En sonunda odanın kapısı açılmıştı. Dizlerime gömdüğüm yüzümü kaldırdım. Ağlamaktan kızardığıma emindim. Gözlerim ağrımaya başlamıştı. Gelen kişi bir kızdı. Tanıdık yüzü sayesinde az önceki gruptan biri olduğunu anlamıştım. Siyah saçlı olan kızdı bu, benim burada olduğumu Yektaya gösteren kişiydi.

"Feris..." dedi kapıyı kapatırken. Bakışlarımı tamamen ona yöneltmiştim. Yüz ifadesine göre gardımı almalıydım. Hızlı adımlar ile yanıma yaklaştı. Tam dibime oturduğunda benimle aynı konuma gelmişti.

"İyi misin?"

Başımı salladım. Yüzünde olumsuz bir duyguya ait en ufak bir kırıntı yoktu.

"Kötü görünüyorsun ama."

Ellerim ile beceriksizce göz yaşlarımı silmeye çalışıyordum. Bunu yaparken aceleci davranıştım. Bu hareketime gülen siyah saçlı kız ellerimi ittirerek bana yardımcı olmaya çalışmıştı.

"Teşekkür ederim."

Burukça gülümsedi. Bakışlarının üzerimde olmasından nedensizce rahatsız olmuştum. Kısa bir sessizlikten sonra konuşan taraf oydu.

"Hafızanı kaybettiğini duydum."

"Evet, kaybettim." dedim çekinerek. Bakışlarım bir anlığına yere indi.

"Yani beni tanımıyorsun?"

"Evet."

"Peki..." Derin bir nefes aldı. "Adım Büşra."

Yüzümde ufak bir tebessüm oluşturdum.

"Benim adımı biliyorsun sanırım."

Gülerek "Evet." dedi.

Dudaklarımı büzüştürdüm.

"Peki biz arkadaş mıyız?"

Bir anlığına duraksadı. Bu haline anlam veremesem de umursamamış gibi davrandım. Olumsuz herhangi bir şeyin üzerini gömmek ister gibi yüz ifadesini bozmamıştı.

"Arkadaşız."

Ayların verdiği ayrılık yüzünden hüzünlenmiş olmalıydı. Bana ise diğer her şey gibi bu da ağır gelmişti.
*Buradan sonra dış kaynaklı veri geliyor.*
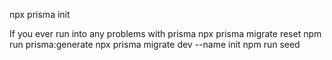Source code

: npx prisma init

If you ever run into any problems with prisma
npx prisma migrate reset
npm run prisma:generate
npx prisma migrate dev --name init
npm run seed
Tanımadığım birini özlemek, onun hakkında güzel şeyler hissetmek ağır gelmişti. Aklımda sorular vardı, çoğu cevaplanmamış. İşte bu en ağırıydı.

"Peki biz arkadaşsak eğer, bana her şeyi anlatır mısın?"

"Bak..." dedi derin bir nefes alarak. Lafını toparlamak için gözlerini kaçırarak düşündü. "Şu an benden bunu isteme."

Yüzüm düşmüştü. Kimsenin bana bir şey anlatmak istememesine bir türlü anlam veremiyordum.

"Kendimi kötü hissediyorum. Ona ne yaptığımı bilmiyorum ama içimden bir ses çok kötü şeylerin olduğunu söylüyor."